** ACTIVITY **
From the listing that follows, output everything exactly except the pictures.

** STORED DATA **
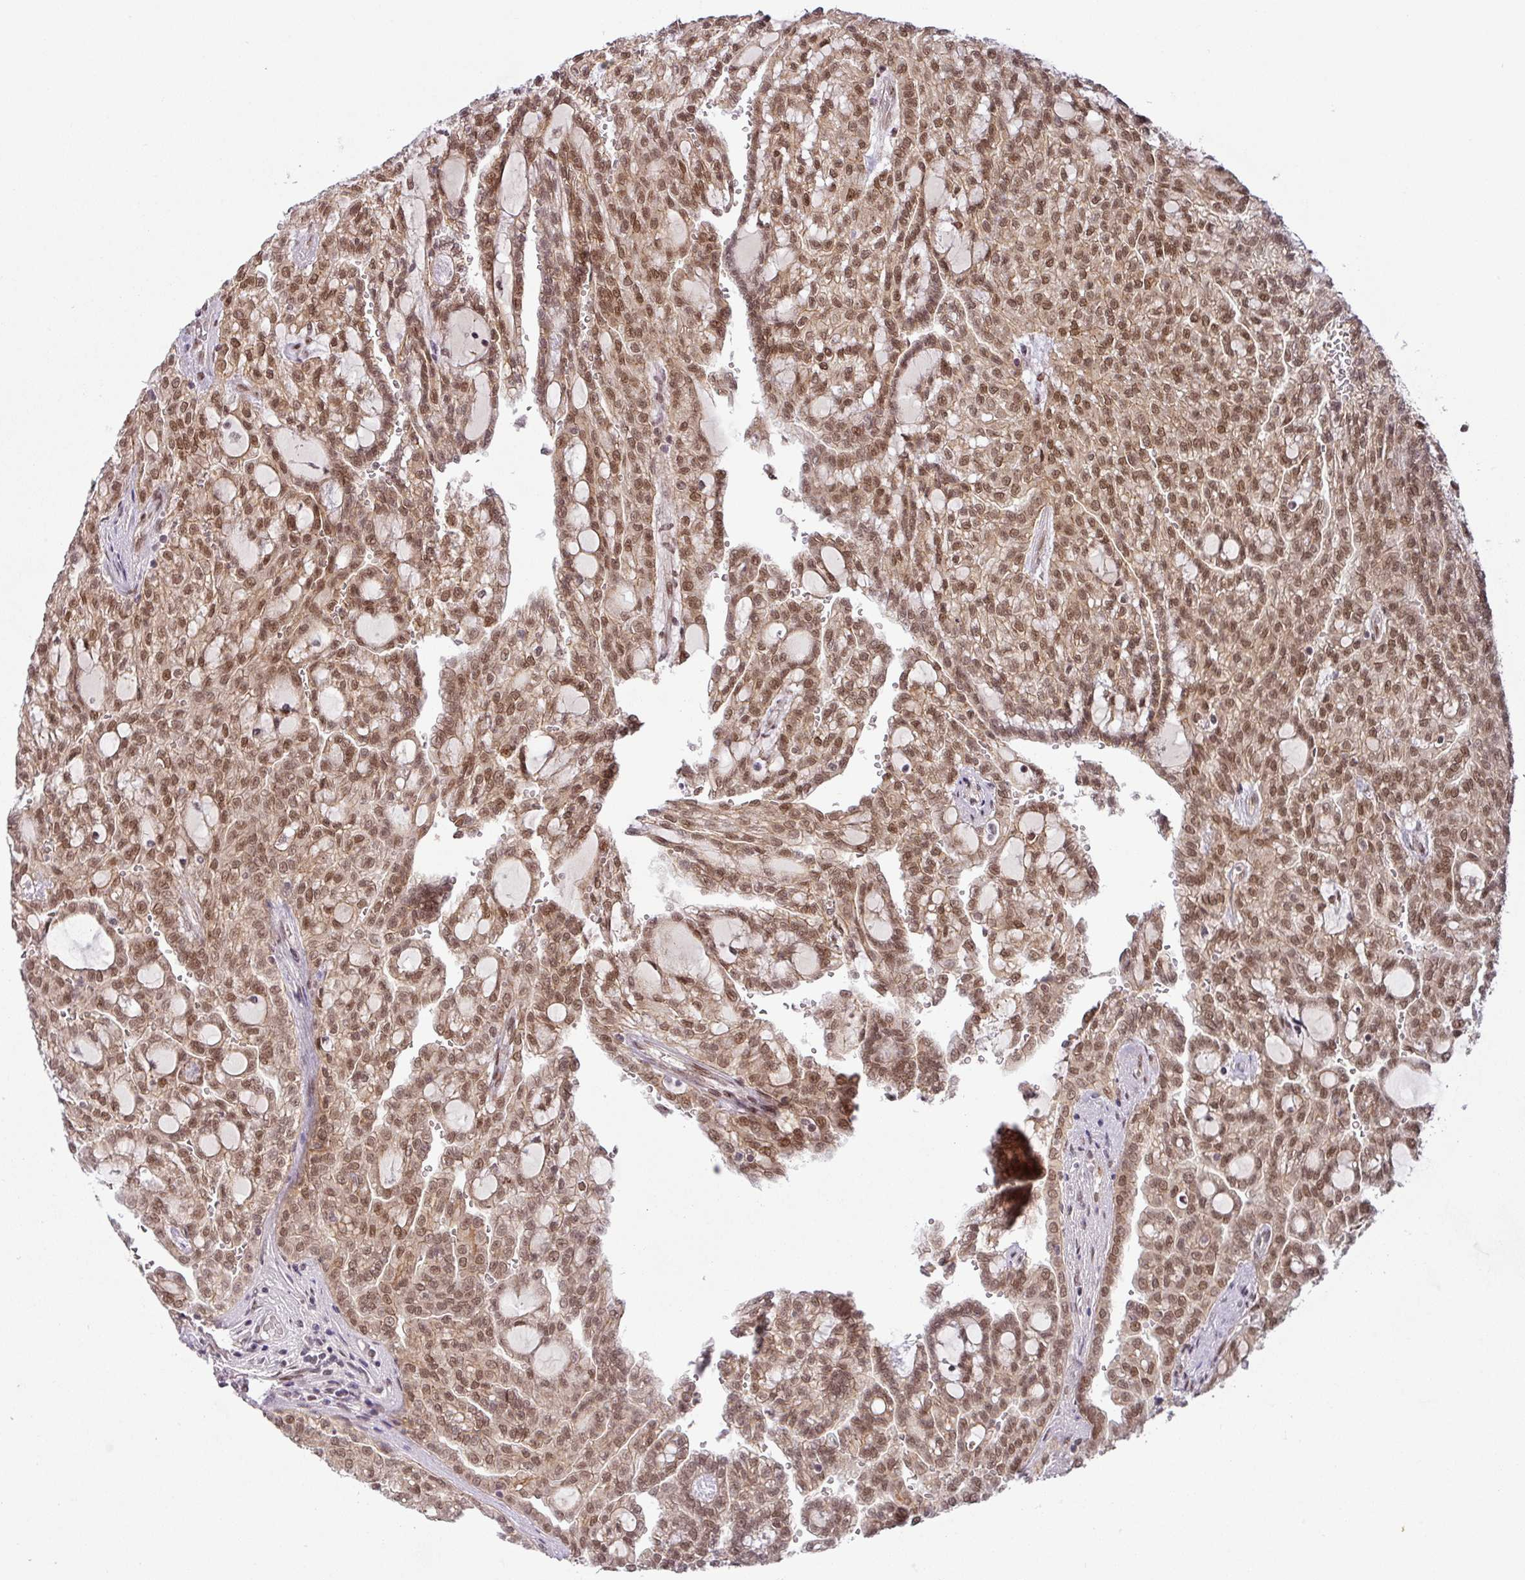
{"staining": {"intensity": "strong", "quantity": ">75%", "location": "cytoplasmic/membranous,nuclear"}, "tissue": "renal cancer", "cell_type": "Tumor cells", "image_type": "cancer", "snomed": [{"axis": "morphology", "description": "Adenocarcinoma, NOS"}, {"axis": "topography", "description": "Kidney"}], "caption": "Human adenocarcinoma (renal) stained with a protein marker displays strong staining in tumor cells.", "gene": "SRSF2", "patient": {"sex": "male", "age": 63}}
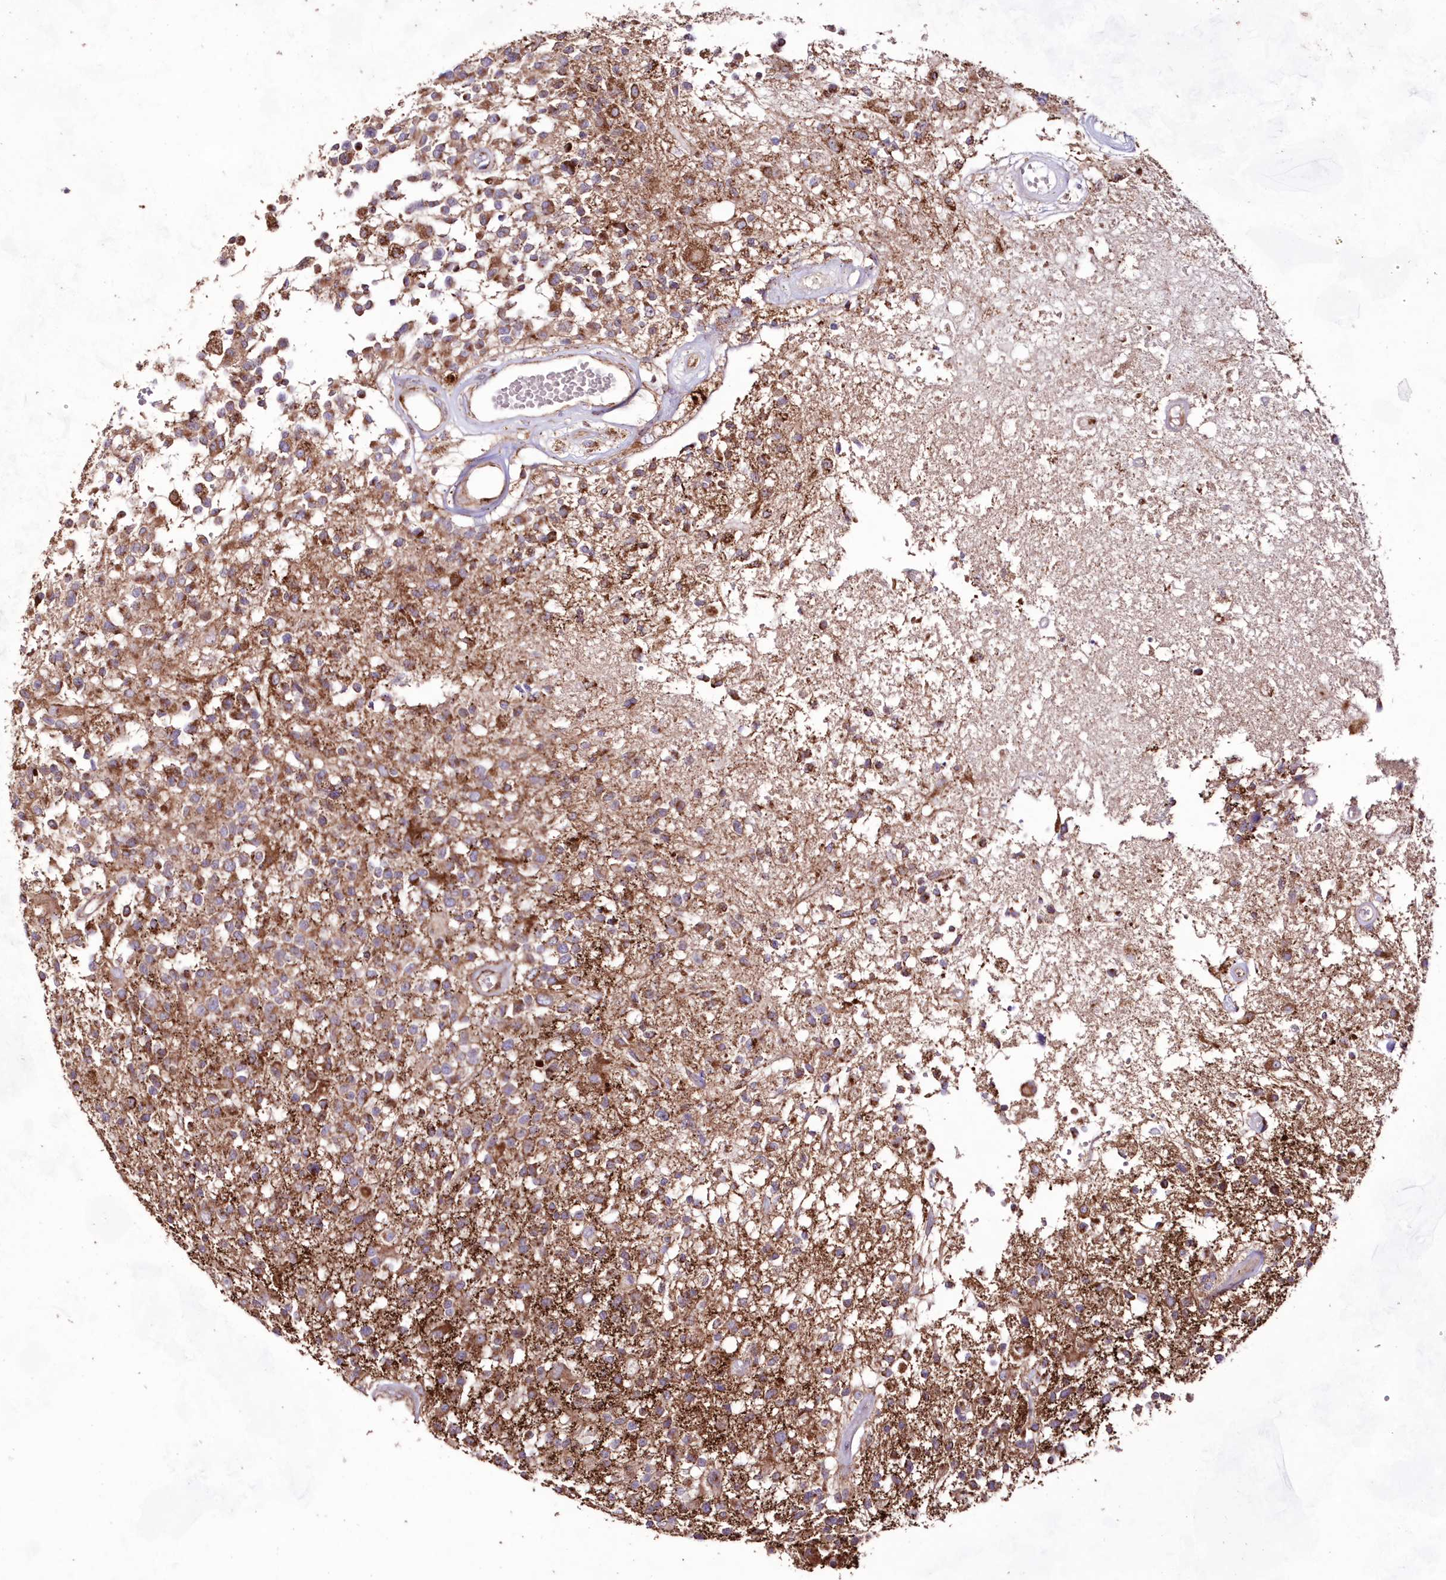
{"staining": {"intensity": "moderate", "quantity": ">75%", "location": "cytoplasmic/membranous"}, "tissue": "glioma", "cell_type": "Tumor cells", "image_type": "cancer", "snomed": [{"axis": "morphology", "description": "Glioma, malignant, High grade"}, {"axis": "morphology", "description": "Glioblastoma, NOS"}, {"axis": "topography", "description": "Brain"}], "caption": "DAB (3,3'-diaminobenzidine) immunohistochemical staining of human malignant high-grade glioma displays moderate cytoplasmic/membranous protein positivity in about >75% of tumor cells. (DAB (3,3'-diaminobenzidine) IHC with brightfield microscopy, high magnification).", "gene": "HADHB", "patient": {"sex": "male", "age": 60}}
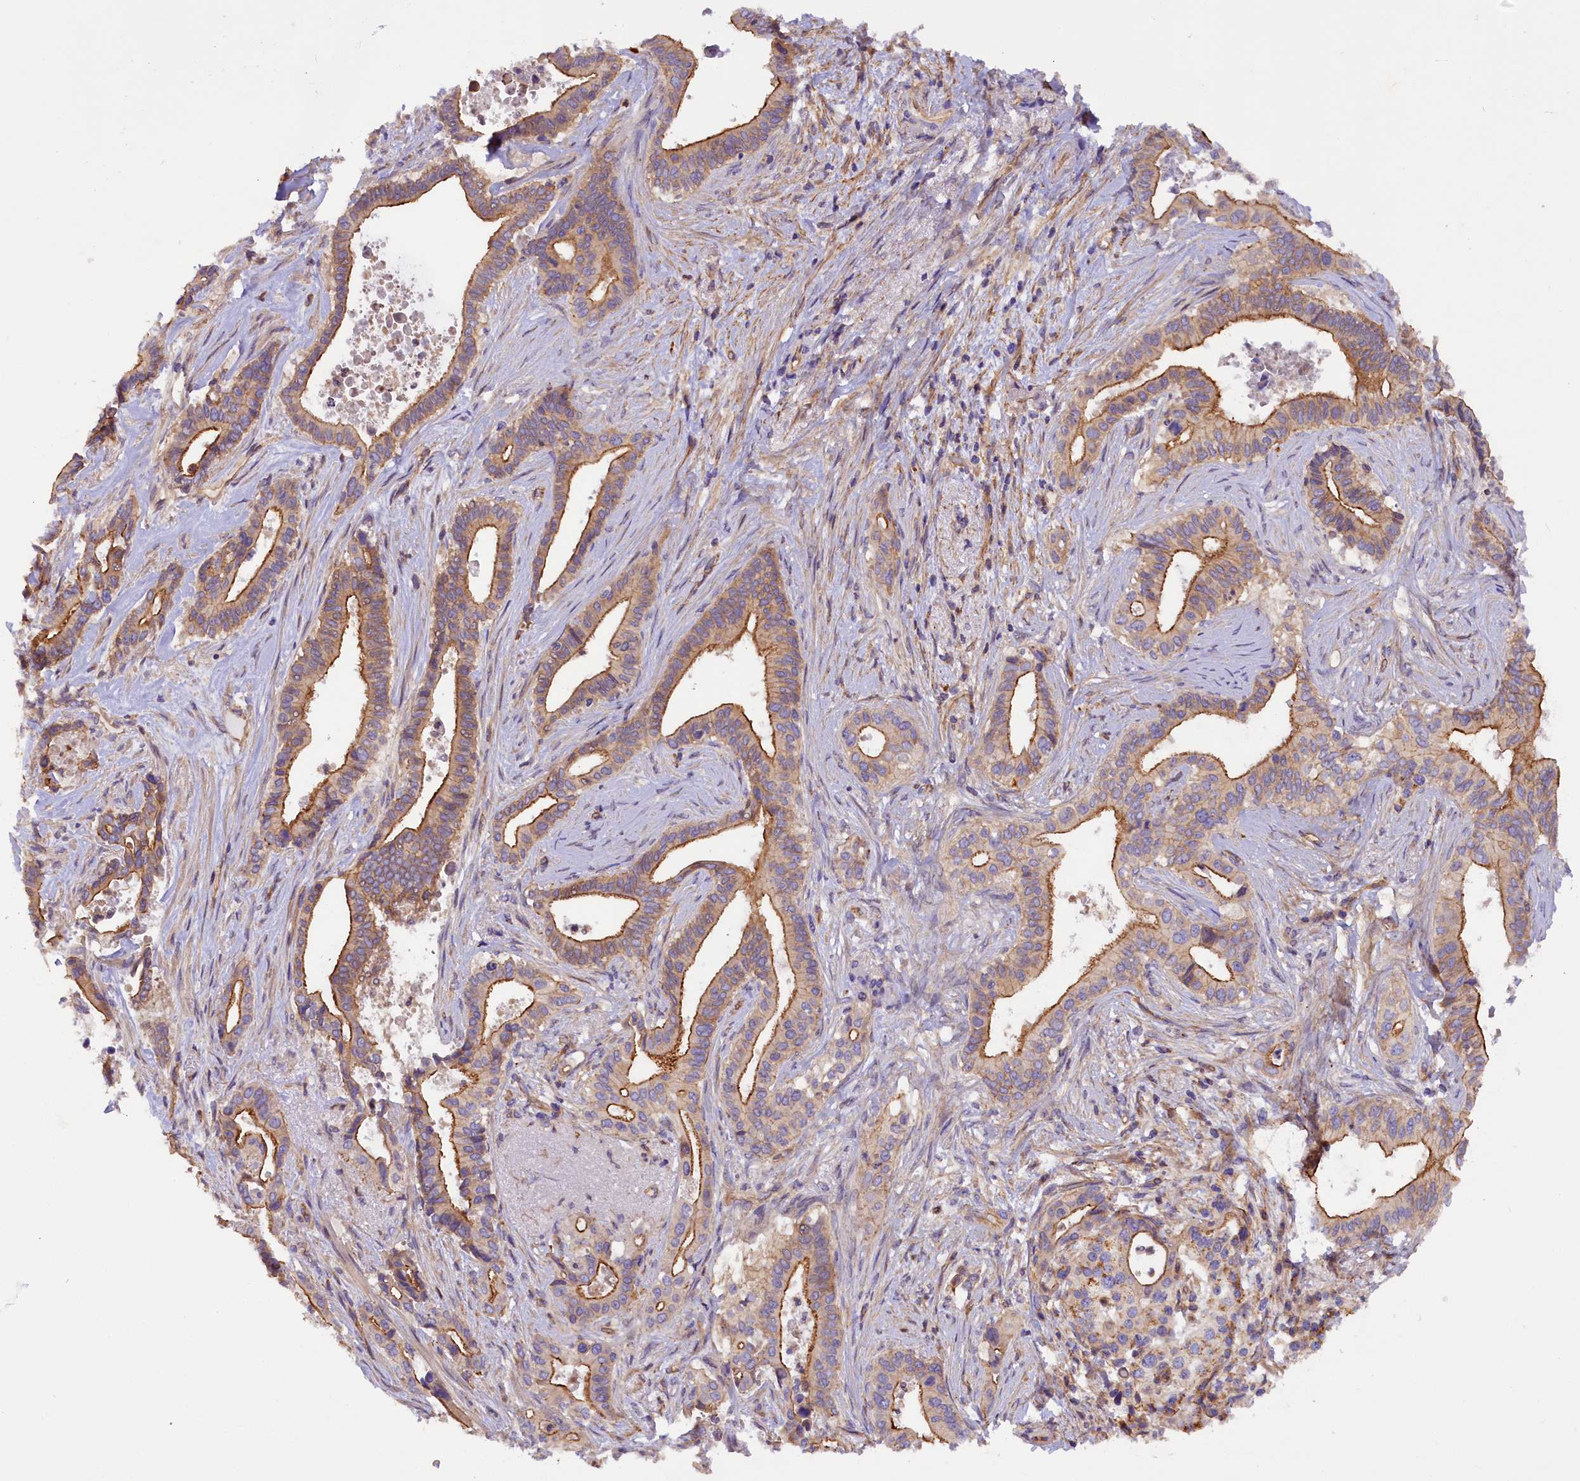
{"staining": {"intensity": "moderate", "quantity": "25%-75%", "location": "cytoplasmic/membranous"}, "tissue": "pancreatic cancer", "cell_type": "Tumor cells", "image_type": "cancer", "snomed": [{"axis": "morphology", "description": "Adenocarcinoma, NOS"}, {"axis": "topography", "description": "Pancreas"}], "caption": "About 25%-75% of tumor cells in human pancreatic cancer (adenocarcinoma) reveal moderate cytoplasmic/membranous protein expression as visualized by brown immunohistochemical staining.", "gene": "ERMARD", "patient": {"sex": "female", "age": 77}}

** TASK RESULT **
{"staining": {"intensity": "strong", "quantity": ">75%", "location": "cytoplasmic/membranous,nuclear"}, "tissue": "renal cancer", "cell_type": "Tumor cells", "image_type": "cancer", "snomed": [{"axis": "morphology", "description": "Adenocarcinoma, NOS"}, {"axis": "topography", "description": "Kidney"}], "caption": "Human adenocarcinoma (renal) stained with a protein marker displays strong staining in tumor cells.", "gene": "SRSF2", "patient": {"sex": "male", "age": 63}}
{"staining": {"intensity": "moderate", "quantity": ">75%", "location": "cytoplasmic/membranous"}, "tissue": "glioma", "cell_type": "Tumor cells", "image_type": "cancer", "snomed": [{"axis": "morphology", "description": "Glioma, malignant, High grade"}, {"axis": "morphology", "description": "Glioblastoma, NOS"}, {"axis": "topography", "description": "Brain"}], "caption": "DAB (3,3'-diaminobenzidine) immunohistochemical staining of human malignant high-grade glioma displays moderate cytoplasmic/membranous protein positivity in about >75% of tumor cells. (DAB (3,3'-diaminobenzidine) IHC with brightfield microscopy, high magnification).", "gene": "HADHB", "patient": {"sex": "male", "age": 60}}
{"staining": {"intensity": "moderate", "quantity": "25%-75%", "location": "cytoplasmic/membranous"}, "tissue": "pancreatic cancer", "cell_type": "Tumor cells", "image_type": "cancer", "snomed": [{"axis": "morphology", "description": "Adenocarcinoma, NOS"}, {"axis": "topography", "description": "Pancreas"}], "caption": "About 25%-75% of tumor cells in human pancreatic cancer (adenocarcinoma) reveal moderate cytoplasmic/membranous protein expression as visualized by brown immunohistochemical staining.", "gene": "ERMARD", "patient": {"sex": "female", "age": 77}}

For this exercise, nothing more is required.